Round 2: Incorporating Motion for Feedback

Given the first round of feedback, I brought in motion to further validate my concepts, as the drag and drop motion was a key characteristic of my design. Here's a complete walkthrough of a demo I sent out for round 2 of feedback. This video demonstrates how a user would initiate a split bill action, and continue on to charging each individual.


After animating my prototype, I was able to hone in on finessing more specific details (micro interactions). The modifications were slight, but still helped further this prototype to become more polished.


One Dish, Multiple People: In this version of my prototype, many friends brought up the use case of what would happen if more than two people split a dish. In my initial considerations, I had made the assumption that usually only 2 people at most split a dish, and therefore had removed the dashed circle indicator after 2 people were assigned. This proved to be a wrongful assumption, and I decided to go with a continuation of extending the circle further right should there be multiple people splitting a dish. However, it was also interesting to consider whether there was a certain number at which this would not be meaningful, and if people would simply opt to split evenly amongst all dinner guests at a certain level of complexity.


Distinguishing Yourself: In the confirm screen, many users pointed out confusion as to whether they themselves would receive a charge. This was both a content issue and hierarchy issue, as I had placed the charger themself into the listing of friends. I chose to distinguish this more clearly in the final iteration, first moving it to the top and changing the name to "You". I also discussed with my testers whether there was any value in showing the charger in the list, and most people agreed that seeing how much they spent in comparison to their friends was a useful piece of information when charging.

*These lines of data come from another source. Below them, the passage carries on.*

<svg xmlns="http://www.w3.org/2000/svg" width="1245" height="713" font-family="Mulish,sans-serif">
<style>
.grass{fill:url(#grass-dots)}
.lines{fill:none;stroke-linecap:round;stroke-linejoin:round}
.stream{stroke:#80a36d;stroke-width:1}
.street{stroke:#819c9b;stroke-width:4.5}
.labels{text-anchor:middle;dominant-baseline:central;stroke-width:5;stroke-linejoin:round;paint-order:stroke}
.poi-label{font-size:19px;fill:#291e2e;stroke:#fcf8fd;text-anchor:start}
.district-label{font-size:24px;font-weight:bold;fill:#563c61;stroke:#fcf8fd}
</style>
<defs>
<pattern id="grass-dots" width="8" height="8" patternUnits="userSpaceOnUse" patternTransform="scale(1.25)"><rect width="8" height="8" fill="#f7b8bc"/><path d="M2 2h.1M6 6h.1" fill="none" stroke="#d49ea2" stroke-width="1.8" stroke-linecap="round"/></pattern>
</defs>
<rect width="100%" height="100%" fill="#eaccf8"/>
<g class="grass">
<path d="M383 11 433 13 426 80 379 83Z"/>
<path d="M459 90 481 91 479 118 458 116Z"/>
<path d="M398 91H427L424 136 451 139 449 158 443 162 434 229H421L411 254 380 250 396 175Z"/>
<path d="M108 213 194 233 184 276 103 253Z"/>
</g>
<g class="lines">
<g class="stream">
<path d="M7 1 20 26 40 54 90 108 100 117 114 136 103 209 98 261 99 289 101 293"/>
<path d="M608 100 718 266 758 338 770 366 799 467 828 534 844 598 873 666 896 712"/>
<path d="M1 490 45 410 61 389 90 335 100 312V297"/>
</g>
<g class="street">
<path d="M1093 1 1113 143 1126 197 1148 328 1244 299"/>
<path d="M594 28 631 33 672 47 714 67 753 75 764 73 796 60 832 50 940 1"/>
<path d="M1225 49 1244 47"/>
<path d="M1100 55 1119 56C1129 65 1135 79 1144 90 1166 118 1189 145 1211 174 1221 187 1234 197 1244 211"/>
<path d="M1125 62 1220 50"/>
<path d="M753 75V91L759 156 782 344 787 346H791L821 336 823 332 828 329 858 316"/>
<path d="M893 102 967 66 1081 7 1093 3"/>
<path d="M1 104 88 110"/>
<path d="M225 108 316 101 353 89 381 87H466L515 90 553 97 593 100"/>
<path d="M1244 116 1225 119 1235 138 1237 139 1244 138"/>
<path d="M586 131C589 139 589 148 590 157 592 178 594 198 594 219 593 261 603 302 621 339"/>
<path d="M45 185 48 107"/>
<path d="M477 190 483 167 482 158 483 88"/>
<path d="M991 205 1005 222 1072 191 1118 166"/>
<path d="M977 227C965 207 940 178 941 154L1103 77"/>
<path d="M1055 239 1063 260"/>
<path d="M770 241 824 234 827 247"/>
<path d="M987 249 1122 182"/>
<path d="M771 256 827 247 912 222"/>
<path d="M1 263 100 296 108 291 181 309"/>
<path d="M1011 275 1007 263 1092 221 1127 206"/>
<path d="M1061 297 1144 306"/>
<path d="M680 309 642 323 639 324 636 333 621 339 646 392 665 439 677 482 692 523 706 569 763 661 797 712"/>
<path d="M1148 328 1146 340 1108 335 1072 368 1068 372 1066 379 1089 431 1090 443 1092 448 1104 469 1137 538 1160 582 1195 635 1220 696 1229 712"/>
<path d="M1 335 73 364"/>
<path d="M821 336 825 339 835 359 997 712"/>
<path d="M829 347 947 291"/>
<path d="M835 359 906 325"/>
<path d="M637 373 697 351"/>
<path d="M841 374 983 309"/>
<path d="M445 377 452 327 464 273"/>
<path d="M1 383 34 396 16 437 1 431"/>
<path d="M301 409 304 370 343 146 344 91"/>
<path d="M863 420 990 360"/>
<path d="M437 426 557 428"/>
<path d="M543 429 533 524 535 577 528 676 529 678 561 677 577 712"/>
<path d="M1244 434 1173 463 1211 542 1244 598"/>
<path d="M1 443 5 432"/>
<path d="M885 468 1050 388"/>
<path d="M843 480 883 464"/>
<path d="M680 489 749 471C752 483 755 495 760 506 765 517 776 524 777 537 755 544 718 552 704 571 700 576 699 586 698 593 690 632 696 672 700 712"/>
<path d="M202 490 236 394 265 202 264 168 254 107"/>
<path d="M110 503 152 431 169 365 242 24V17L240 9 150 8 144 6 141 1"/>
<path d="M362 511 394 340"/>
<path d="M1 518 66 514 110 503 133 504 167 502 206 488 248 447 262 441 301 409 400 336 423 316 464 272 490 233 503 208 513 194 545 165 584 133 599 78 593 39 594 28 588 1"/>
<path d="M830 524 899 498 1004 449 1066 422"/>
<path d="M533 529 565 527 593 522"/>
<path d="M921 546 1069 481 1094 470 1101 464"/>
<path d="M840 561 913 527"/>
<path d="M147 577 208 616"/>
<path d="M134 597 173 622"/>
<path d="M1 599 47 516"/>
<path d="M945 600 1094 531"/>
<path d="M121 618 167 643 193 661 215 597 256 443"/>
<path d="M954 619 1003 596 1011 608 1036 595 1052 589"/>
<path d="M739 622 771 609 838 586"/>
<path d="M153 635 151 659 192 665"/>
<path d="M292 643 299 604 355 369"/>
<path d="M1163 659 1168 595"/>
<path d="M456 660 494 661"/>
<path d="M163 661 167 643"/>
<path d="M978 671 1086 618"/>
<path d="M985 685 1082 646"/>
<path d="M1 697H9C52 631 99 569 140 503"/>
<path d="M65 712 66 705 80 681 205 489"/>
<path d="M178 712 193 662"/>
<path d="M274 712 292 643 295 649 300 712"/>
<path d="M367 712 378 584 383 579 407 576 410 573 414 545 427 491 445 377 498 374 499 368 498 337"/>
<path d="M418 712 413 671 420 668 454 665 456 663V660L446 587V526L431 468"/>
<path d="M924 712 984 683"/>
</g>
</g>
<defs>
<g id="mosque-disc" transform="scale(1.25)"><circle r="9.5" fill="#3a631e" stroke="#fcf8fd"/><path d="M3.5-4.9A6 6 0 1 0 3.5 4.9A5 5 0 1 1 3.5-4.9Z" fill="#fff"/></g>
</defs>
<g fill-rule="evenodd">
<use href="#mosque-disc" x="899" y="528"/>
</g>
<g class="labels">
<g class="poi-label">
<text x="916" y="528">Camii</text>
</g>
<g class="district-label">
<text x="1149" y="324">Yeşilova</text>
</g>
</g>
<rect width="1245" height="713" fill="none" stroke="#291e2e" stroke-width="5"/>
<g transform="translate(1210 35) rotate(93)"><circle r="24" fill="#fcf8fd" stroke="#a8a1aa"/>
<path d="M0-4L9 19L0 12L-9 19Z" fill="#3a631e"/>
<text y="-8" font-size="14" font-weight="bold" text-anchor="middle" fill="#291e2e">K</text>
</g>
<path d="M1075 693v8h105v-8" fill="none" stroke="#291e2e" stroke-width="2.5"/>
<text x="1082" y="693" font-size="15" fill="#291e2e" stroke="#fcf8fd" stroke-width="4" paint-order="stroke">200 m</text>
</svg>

Final Version: Key Interactions

In the following three videos, I've broken down the key actions refined after gathering feedback on the prior video: Creating a Group, Scan Receipt, and Split Evenly. Based on the feedback from round 1, I decided to go with a more intuitive "create group", so that once more names were typed, the CTA would automatically transform into group-relevant CTAs, and the user would not have to switch between group-individual through an additional tap. For scanning receipt, I added in an indicator light so as to clarify when list items were aligned properly. In Split Evenly, I opted to hide the components that allowed for drag and drop, so that users could maintain a record of the receipt but still charge evenly.

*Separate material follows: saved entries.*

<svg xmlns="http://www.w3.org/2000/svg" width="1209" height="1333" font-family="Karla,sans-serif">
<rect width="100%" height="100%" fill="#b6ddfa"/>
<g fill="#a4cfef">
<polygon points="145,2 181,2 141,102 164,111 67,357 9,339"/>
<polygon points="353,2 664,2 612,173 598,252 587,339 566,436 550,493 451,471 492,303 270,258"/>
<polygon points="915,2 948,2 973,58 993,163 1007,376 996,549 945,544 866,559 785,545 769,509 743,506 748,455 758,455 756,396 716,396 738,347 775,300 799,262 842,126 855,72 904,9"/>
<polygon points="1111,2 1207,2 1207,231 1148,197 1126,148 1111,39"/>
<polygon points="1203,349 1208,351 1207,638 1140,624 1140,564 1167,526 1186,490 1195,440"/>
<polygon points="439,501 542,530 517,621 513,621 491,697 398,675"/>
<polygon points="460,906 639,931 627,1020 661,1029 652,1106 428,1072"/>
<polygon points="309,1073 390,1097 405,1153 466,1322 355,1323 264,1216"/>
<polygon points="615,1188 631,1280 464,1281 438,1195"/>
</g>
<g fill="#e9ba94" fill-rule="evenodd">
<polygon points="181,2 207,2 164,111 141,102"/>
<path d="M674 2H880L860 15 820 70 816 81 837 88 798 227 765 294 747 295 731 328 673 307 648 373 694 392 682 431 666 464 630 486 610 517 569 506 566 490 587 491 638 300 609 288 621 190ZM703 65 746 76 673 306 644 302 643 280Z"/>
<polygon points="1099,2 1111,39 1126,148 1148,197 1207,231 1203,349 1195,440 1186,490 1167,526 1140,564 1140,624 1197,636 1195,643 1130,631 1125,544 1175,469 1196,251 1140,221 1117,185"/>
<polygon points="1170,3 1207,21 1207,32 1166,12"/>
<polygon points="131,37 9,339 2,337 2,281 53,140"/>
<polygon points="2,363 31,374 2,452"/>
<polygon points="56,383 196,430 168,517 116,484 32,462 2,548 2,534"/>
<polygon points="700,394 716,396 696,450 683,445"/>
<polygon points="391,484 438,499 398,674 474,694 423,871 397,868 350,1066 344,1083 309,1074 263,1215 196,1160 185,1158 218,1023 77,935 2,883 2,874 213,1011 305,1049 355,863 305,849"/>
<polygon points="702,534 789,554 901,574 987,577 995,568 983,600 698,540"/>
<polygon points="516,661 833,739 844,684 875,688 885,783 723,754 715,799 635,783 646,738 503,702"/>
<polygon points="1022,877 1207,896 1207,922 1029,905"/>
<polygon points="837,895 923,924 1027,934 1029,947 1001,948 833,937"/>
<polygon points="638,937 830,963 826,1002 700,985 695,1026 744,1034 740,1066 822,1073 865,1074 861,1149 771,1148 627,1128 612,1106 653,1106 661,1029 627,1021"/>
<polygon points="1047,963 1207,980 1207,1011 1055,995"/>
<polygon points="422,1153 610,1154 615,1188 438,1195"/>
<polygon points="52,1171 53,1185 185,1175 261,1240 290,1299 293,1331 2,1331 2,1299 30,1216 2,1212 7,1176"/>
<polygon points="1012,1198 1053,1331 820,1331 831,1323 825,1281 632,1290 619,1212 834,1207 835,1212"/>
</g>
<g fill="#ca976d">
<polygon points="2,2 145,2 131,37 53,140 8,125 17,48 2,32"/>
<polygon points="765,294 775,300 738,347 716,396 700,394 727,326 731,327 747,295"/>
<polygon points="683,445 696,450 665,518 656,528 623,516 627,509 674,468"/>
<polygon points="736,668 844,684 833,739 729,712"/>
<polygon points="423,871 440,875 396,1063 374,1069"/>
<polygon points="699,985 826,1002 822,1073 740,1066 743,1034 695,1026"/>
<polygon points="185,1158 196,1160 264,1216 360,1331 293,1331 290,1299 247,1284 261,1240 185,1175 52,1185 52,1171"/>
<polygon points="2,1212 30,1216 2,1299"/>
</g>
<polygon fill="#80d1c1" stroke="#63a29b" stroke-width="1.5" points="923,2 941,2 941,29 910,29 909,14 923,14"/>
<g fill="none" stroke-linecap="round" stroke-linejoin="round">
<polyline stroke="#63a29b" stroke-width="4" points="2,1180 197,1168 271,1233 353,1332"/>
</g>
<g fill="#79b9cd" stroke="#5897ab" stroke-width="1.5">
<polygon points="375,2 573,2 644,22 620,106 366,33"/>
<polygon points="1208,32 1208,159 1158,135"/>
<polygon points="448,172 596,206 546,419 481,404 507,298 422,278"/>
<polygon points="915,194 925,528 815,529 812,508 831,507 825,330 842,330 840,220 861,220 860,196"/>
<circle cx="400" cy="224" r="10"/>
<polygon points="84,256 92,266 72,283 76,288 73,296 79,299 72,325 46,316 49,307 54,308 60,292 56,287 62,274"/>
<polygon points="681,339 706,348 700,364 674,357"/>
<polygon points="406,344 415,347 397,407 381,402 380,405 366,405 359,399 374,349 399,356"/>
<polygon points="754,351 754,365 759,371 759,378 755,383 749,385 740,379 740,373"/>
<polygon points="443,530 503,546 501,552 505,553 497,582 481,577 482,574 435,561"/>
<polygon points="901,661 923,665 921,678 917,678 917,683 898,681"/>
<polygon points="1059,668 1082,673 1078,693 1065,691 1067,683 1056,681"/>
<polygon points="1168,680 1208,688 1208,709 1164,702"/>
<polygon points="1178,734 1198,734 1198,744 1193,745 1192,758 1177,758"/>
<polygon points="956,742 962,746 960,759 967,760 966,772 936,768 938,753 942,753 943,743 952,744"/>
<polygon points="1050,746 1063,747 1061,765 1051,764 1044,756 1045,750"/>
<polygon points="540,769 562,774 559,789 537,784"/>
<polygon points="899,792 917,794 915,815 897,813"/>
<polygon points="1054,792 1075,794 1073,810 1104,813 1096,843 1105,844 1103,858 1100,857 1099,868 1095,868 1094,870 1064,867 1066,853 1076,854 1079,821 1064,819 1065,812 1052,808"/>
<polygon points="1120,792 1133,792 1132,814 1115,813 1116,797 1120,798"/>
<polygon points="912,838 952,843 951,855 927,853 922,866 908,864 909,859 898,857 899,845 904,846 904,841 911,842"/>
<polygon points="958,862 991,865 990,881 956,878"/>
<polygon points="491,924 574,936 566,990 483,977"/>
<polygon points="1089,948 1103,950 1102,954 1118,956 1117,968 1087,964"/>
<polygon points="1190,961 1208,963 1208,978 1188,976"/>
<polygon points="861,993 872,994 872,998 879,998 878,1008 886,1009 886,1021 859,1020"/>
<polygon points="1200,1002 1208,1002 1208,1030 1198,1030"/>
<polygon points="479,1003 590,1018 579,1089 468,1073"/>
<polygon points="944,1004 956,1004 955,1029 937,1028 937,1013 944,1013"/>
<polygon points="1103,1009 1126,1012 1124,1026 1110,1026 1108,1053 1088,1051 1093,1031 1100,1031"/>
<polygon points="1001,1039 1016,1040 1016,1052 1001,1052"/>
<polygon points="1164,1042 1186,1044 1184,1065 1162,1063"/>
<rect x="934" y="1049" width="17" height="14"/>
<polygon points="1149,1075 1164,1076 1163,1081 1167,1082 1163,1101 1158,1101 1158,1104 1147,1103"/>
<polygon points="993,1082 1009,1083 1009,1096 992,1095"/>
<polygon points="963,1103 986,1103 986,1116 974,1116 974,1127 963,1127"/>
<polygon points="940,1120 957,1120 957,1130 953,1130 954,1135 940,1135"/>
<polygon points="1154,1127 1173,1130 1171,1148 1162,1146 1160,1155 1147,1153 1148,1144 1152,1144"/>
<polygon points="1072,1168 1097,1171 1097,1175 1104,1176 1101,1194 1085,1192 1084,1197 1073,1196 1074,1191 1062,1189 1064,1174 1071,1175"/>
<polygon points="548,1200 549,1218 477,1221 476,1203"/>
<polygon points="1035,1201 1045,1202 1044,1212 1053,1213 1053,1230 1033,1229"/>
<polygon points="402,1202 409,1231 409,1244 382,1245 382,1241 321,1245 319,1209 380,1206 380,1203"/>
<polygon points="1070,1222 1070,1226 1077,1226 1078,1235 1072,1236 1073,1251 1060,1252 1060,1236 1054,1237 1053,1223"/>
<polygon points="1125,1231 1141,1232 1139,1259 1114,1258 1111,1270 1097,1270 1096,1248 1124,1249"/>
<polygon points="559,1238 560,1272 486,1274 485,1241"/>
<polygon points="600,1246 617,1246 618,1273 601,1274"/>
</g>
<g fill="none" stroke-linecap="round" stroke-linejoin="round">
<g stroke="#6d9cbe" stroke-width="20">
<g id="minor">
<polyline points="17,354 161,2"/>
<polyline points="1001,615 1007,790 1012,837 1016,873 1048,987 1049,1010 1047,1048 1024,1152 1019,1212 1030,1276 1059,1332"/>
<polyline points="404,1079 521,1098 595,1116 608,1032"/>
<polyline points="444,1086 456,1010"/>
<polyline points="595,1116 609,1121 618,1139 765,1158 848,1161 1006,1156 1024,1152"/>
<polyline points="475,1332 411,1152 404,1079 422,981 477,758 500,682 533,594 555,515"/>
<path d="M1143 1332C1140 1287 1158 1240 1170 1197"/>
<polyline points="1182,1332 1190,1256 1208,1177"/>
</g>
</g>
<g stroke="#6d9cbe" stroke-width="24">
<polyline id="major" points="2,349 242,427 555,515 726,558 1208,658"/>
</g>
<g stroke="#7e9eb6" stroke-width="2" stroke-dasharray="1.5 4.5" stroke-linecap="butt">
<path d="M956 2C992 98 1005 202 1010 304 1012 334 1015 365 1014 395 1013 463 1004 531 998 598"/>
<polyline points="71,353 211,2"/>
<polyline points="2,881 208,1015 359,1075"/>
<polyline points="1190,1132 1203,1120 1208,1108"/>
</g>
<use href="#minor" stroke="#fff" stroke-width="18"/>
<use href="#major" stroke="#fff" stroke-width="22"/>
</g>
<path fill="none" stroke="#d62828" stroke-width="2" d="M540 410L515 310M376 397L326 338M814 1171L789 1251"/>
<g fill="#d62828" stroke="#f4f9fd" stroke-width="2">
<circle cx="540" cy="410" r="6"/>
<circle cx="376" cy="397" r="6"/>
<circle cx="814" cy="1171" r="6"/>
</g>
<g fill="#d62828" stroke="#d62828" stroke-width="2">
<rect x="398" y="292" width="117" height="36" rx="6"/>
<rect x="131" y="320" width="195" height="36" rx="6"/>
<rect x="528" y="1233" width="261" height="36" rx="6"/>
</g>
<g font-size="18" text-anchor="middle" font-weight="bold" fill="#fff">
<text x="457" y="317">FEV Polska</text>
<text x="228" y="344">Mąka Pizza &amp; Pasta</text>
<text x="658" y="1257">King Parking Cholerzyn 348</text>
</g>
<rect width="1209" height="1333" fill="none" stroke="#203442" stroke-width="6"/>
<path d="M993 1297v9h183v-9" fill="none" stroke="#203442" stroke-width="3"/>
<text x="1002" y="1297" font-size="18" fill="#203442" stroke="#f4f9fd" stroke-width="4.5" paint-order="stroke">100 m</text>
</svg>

In the next three videos, I've broken down the key actions of: Editing a Scanned Charge, Assigning People to Items, and Changing the Tip Percentage. Since OCR is not the most reliable technology, I thought it'd be best to safeguard against wrongful scanning by allowing for editing capabilities. In the drag and drop assign feature, users are able to easily split one item amongst multiple people, and keep track of number of dishes per person in the bottom tray. For tipping, I decided against a slider, instead opting for a tiered tipping system with a custom field, so that the most common percentages could easily be pulled and changed (default to 15%).


Closing Thoughts

This project is currently still in progress! Additional things I’m exploring include how to simplify the group creation process (proximity sensing?), and changing the interaction pattern for charge.

Special thanks to my friends Phillip, Mojia, Jenny, Roshan, Andy, Mika, Brandon, and Sherrie for letting me bug them with a million questions about their venmo behaviors.